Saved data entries
[Start of Attachment]

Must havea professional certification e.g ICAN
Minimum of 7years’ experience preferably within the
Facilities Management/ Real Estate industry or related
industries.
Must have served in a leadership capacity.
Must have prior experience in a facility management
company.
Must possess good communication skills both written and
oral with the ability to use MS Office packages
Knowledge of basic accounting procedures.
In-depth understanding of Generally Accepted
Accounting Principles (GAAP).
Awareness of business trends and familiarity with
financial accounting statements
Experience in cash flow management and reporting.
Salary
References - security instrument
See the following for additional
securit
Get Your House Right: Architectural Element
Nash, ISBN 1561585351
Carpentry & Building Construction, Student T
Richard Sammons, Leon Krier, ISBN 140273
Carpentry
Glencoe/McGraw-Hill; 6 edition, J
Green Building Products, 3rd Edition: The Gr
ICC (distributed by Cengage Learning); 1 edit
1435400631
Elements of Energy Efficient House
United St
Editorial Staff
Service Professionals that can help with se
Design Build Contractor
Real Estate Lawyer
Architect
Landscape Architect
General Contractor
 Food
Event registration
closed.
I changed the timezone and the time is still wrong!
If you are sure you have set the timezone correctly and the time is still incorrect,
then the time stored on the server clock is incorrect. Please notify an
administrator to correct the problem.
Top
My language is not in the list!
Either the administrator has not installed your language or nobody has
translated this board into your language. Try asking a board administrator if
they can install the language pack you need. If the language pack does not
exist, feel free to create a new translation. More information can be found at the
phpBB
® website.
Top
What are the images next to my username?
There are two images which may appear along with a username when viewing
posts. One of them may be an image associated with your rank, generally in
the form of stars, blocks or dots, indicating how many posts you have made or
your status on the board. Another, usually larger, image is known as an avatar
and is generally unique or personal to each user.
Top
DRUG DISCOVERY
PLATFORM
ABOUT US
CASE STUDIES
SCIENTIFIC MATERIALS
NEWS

[End of Attachment]

Could you return exactly the lines above from the line with "Elements of Energy Efficient House" to the line with "If you are sure", both included, and nothing else?

Elements of Energy Efficient House
United St
Editorial Staff
Service Professionals that can help with se
Design Build Contractor
Real Estate Lawyer
Architect
Landscape Architect
General Contractor
 Food
Event registration
closed.
I changed the timezone and the time is still wrong!
If you are sure you have set the timezone correctly and the time is still incorrect,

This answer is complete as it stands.